The Board of Regents had their first meeting of the semester Wednesday with their three newly-appointed regents joining them in the conversation. The Board held a second meeting the following day. 

One of the heavily discussed items on the agenda was Chancellor William McRaven’s recommendation for a one-time allocation of $10 million from surplus funds provided through the System Internal Lending Program to aid the student success quantum leap, which enforces an earlier graduation rate for students. 

The SILP and the Revenue Financing System, together, fund System projects using pledges from all System institutions.

If approved, the funding would be given to any of the 14 UT institutions who provide an effective plan that matches the requirements McRaven laid out through his student success quantum leap. 

Eltife said he supports the $10 million plan, but questioned why the System would lend funds to institutions without addressing their debt first.  

“I get what you’re doing but it seems to me like any benefit saving that the System generates should be passed on directly to the institutions,” Eltife said. “I just think the way we’re doing it is not very transparent.
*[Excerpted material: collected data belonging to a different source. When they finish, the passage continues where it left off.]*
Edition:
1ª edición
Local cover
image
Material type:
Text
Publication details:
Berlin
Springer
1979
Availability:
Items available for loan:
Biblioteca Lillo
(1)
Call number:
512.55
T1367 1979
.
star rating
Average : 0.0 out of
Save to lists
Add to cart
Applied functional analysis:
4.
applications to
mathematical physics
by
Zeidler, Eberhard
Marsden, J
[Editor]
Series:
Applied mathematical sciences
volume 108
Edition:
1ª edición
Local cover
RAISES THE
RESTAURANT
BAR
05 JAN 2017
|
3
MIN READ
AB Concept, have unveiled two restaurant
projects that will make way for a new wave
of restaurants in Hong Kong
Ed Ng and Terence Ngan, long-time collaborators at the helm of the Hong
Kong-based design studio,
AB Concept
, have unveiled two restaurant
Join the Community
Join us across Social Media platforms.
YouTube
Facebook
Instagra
We shouldn’t be here trying to find ways to generate funds from some institutions to pass on to other institutions.” 

McRaven disagreed with Eltife and said the System is not trying to hide anything from the regents and knew what it was doing when it decided to allocate the funds.
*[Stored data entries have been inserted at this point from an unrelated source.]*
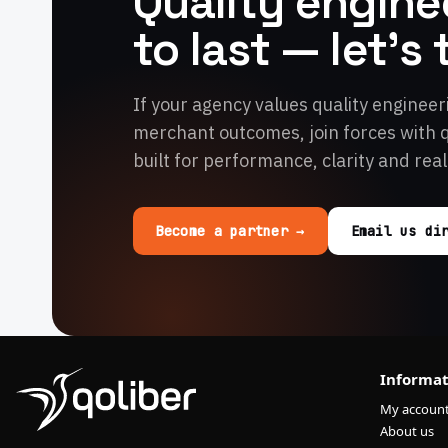
Quality enginee
to last — let's 
If your agency values quality engineer
merchant outcomes, join forces with 
built for performance, clarity and real
Become a partner →
Email us di
Informat
My accoun
About us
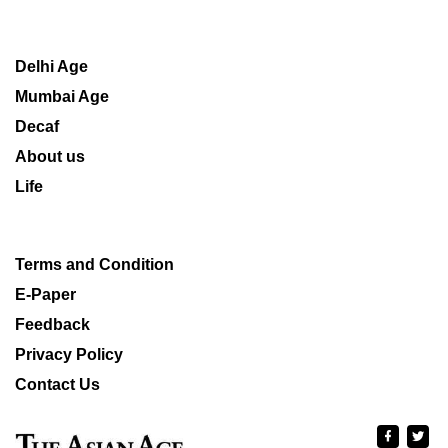
Delhi Age
Mumbai Age
Decaf
About us
Life
Terms and Condition
E-Paper
Feedback
Privacy Policy
Contact Us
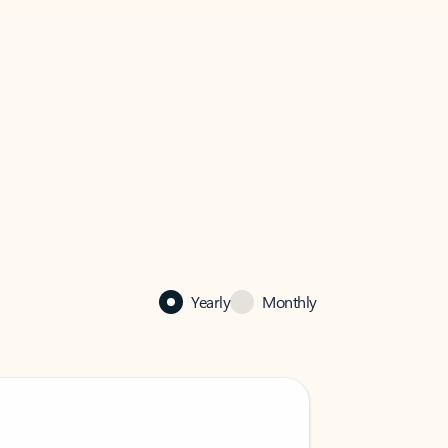
Yearly
Monthly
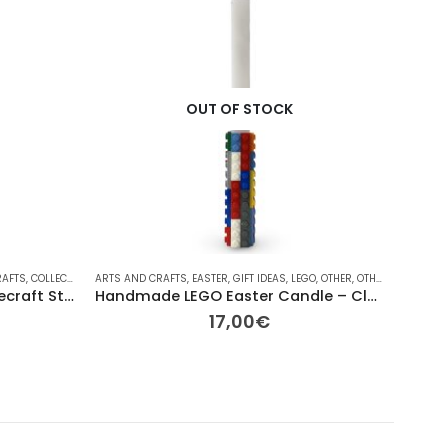
OUT OF STOCK
RAFTS
,
COLLECTABLE FIGURES
ARTS AND CRAFTS
,
EASTER
,
FOR HER/HIM
,
EASTER
,
GIFT IDEAS
,
GIFT IDEAS
,
LEGO
,
LEGO
,
OTHER
,
MINI-FIGURES
,
OTHER
,
SEASONAL
ARTS AN
,
OTHE
Replay Toys “The Cube” Minecraft Steve 2026 Easter Candle
Handmade LEGO Easter Candle – Classic Brick Edition
17,00
€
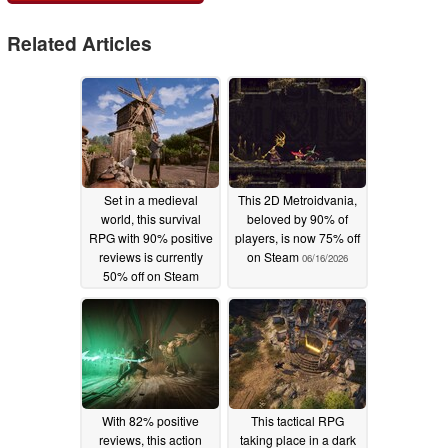
Related Articles
Set in a medieval
This 2D Metroidvania,
world, this survival
beloved by 90% of
RPG with 90% positive
players, is now 75% off
reviews is currently
on Steam
06/16/2026
50% off on Steam
06/17/2026
With 82% positive
This tactical RPG
reviews, this action
taking place in a dark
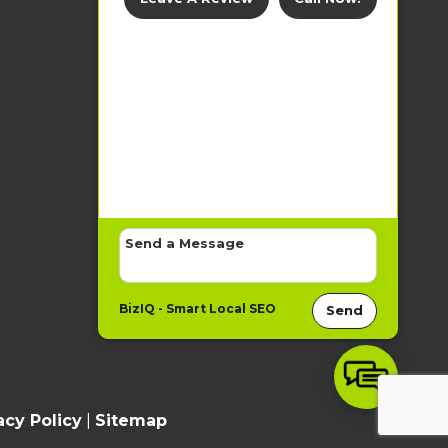
BizIQ -
Smart Local SEO
Send
acy Policy
|
Sitemap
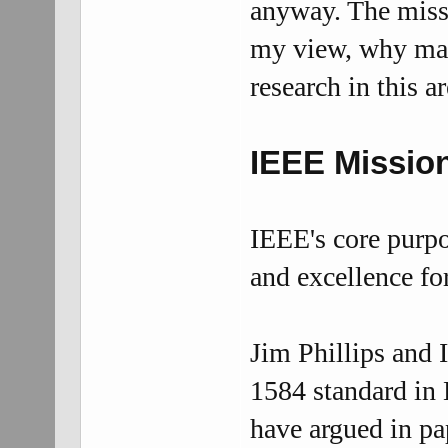
anyway. The missi
my view, why mak
research in this a
IEEE
Missio
IEEE's core purpo
and excellence fo
Jim Phillips and 
1584 standard in
have argued in pa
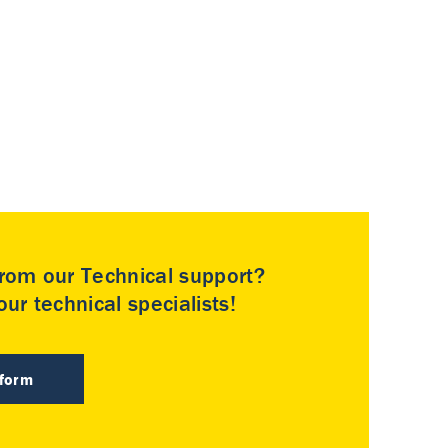
rom our Technical support?
ur technical specialists!
 form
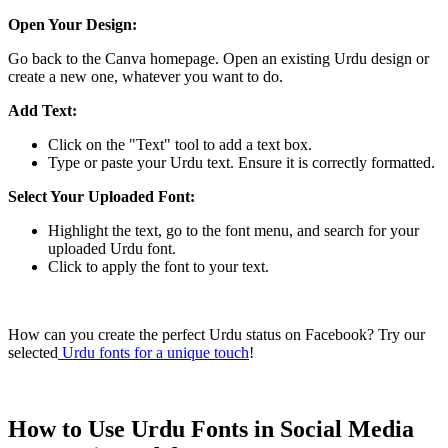
Open Your Design:
Go back to the Canva homepage. Open an existing Urdu design or
create a new one, whatever you want to do.
Add Text:
Click on the "Text" tool to add a text box.
Type or paste your Urdu text. Ensure it is correctly formatted.
Select Your Uploaded Font:
Highlight the text, go to the font menu, and search for your
uploaded Urdu font.
Click to apply the font to your text.
How can you create the perfect Urdu status on Facebook? Try our
selected
Urdu fonts for a unique touch
!
How to Use Urdu Fonts in Social Media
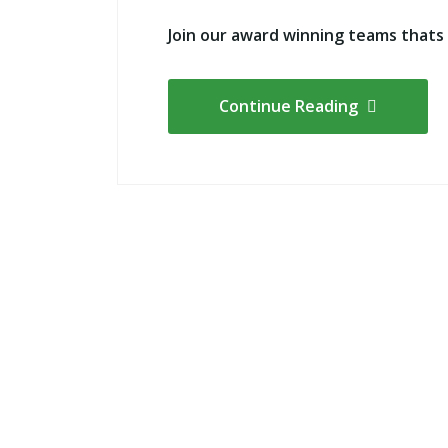
Join our award winning teams thats
Continue Reading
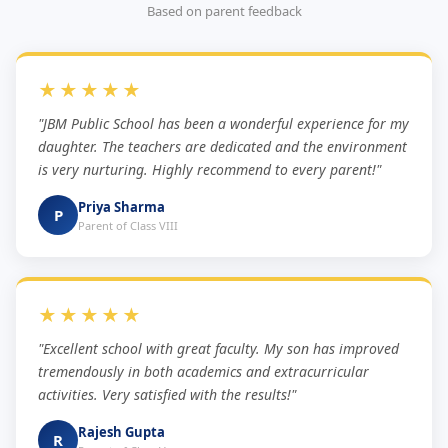
Based on parent feedback
★★★★★
"JBM Public School has been a wonderful experience for my
daughter. The teachers are dedicated and the environment
is very nurturing. Highly recommend to every parent!"
Priya Sharma
P
Parent of Class VIII
★★★★★
"Excellent school with great faculty. My son has improved
tremendously in both academics and extracurricular
activities. Very satisfied with the results!"
Rajesh Gupta
R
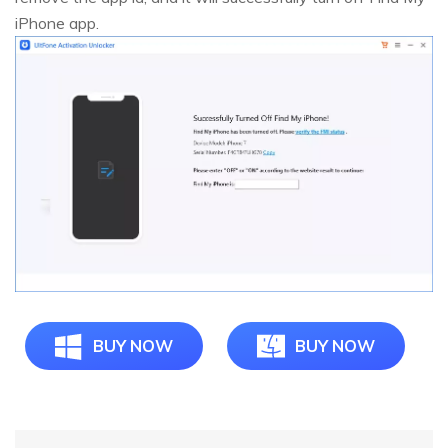
iPhone app.
BUY NOW
BUY NOW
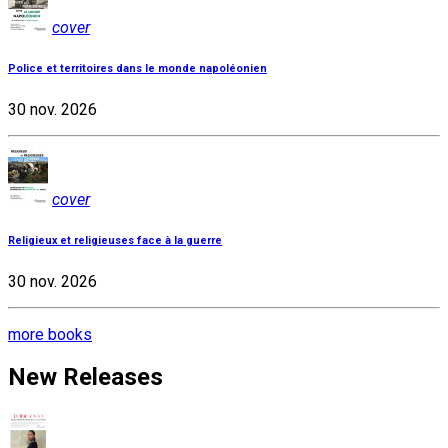
cover
Police et territoires dans le monde napoléonien
30 nov. 2026
cover
Religieux et religieuses face à la guerre
30 nov. 2026
more books
New Releases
“We are always completely transparent and we are happy to show you the books,” McRaven said. “This program wasn’t designed to look at some program ahead of time, the Students Success initiative came up after we looked at the central bank, because we knew the central bank was best for the entire system for the reasons Regent Hildebrandt laid out.”

Eltife said he did not agree with McRaven on the System being clear with this plan. 

”I’m just pointing out that I don’t like the philosophy being used here,” Eltife said. “You’re saying it’s transparent, but it obviously took us 20 minutes up here trying to figure out what’s going on here. That’s what I’m asking and I will continue to keep asking.”

McRaven said he understands Eltife’s concerns, but can only address them if he’s allowed more flexibility from the Board. 

Chairman Paul Foster said he would provide the regents with the information they need to understand how the debt is managed before their next meeting May 9. 

Among other items discussed, the System approved a plan to spend around $27 million a year to expand the fundraising offices across the institutions, which President Gregory Fenves said would benefit the UT-Austin campus. 

“This endowment is so important,” Fenves said. “Currently UT-Austin has a decentralized development operation, our overall spending is $38 million a year. We know we are under-staffed and under-resourced in development to reach our goals.”